Petunjuk Pengerjaan.
• A. Menurut teks tentang Pak Kiai, mengapa penulis tidak bisa banyak mengobrol dengan Pak Kiai pada hari pertama? Jawab dalam satu sampai tiga kalimat.
• B. Tulis kembali sebagian teks tentang Pak Kiai dengan mengganti "komplek" menjadi "pondok". Mulailah dari kata-kata "Dalam keseharian selama" dan berhentilah setelah "sering ada tamu.".

Halaman.
· · ·

Dalam keseharian selama aku belajar di sana, aku mengamati cara Beliau menghadapi santri tidak terlalu menjaga image sebagai seorang Kiai yang harus dihormati. Aku pikir itu dilakukan beliau agar santrinya tidak terlalu kaku ketika berhadapan dengannya. Setiap aku bangun di 1/3 malam aku selalu menemukan Pak Kiai keliling komplek mengamati para santrinya. Nampaknya memang pak kiai tidak tidur malam, sampai pengajian kitab setelah shubuh baru istrahat, menjelang siang sudah siap-siap karena sering ada tamu.
Hari pertama Senin, 24 Juni 2019 berjumpa tidak bisa ngobrol banyak karena Pak Kiai banyak menerima tamu. Pertemuan hari ke dua Selasa, 25 Juni 2019 baru sempat ngobrol meskipun tidak banyak, lagi-lagi terpotong banyak tamu yang sowan ke beliau. Meskipun singkat, obrolan yang aku peroleh sangat bermanfaat. Dalam perbincangan menganjurkan aku menjadi dosen di kampus UNU (Universitas Nahdlotul Ulama’) Jogja, entah kenapa Beliau sangat mendukung aku ngajar di sana.

· · ·

Data Tercatat.

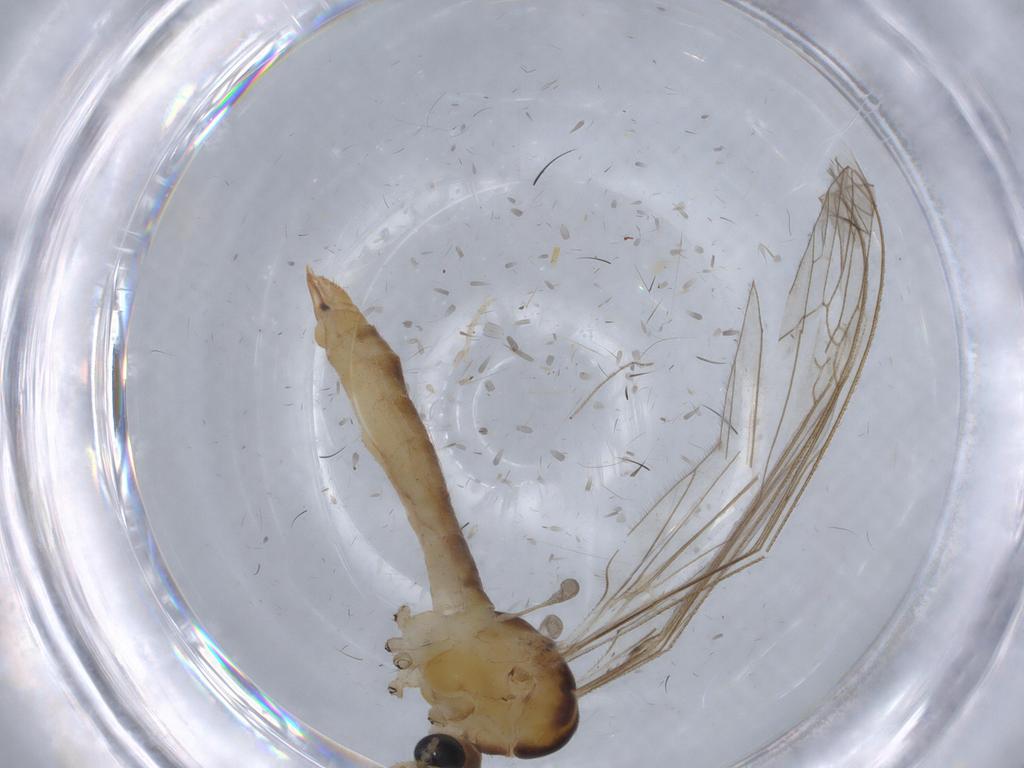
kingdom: Animalia
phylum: Arthropoda
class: Insecta
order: Diptera
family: Limoniidae
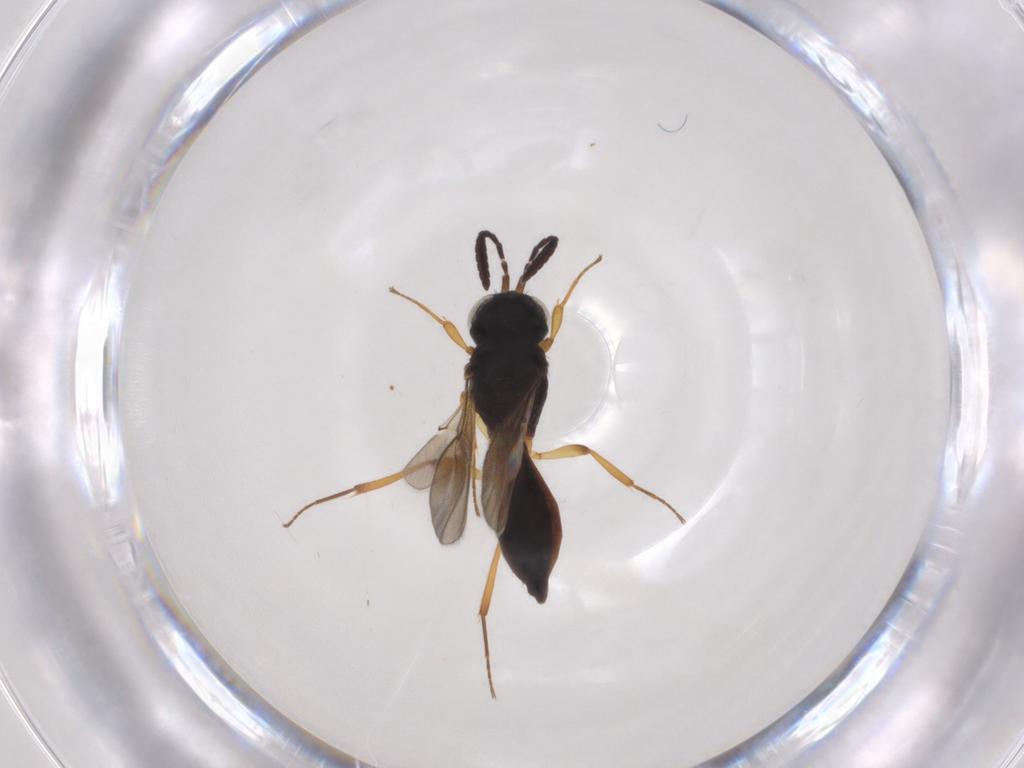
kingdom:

· · ·

Jawaban Akhir.
• A. Pada hari pertama, Senin, 24 Juni 2019, penulis tidak bisa banyak mengobrol karena Pak Kiai banyak menerima tamu.

• B.
Dalam keseharian selama aku belajar di sana, aku mengamati cara Beliau menghadapi santri tidak terlalu menjaga image sebagai seorang Kiai yang harus dihormati. Aku pikir itu dilakukan beliau agar santrinya tidak terlalu kaku ketika berhadapan dengannya. Setiap aku bangun di 1/3 malam aku selalu menemukan Pak Kiai keliling pondok mengamati para santrinya. Nampaknya memang pak kiai tidak tidur malam, sampai pengajian kitab setelah shubuh baru istrahat, menjelang siang sudah siap-siap karena sering ada tamu.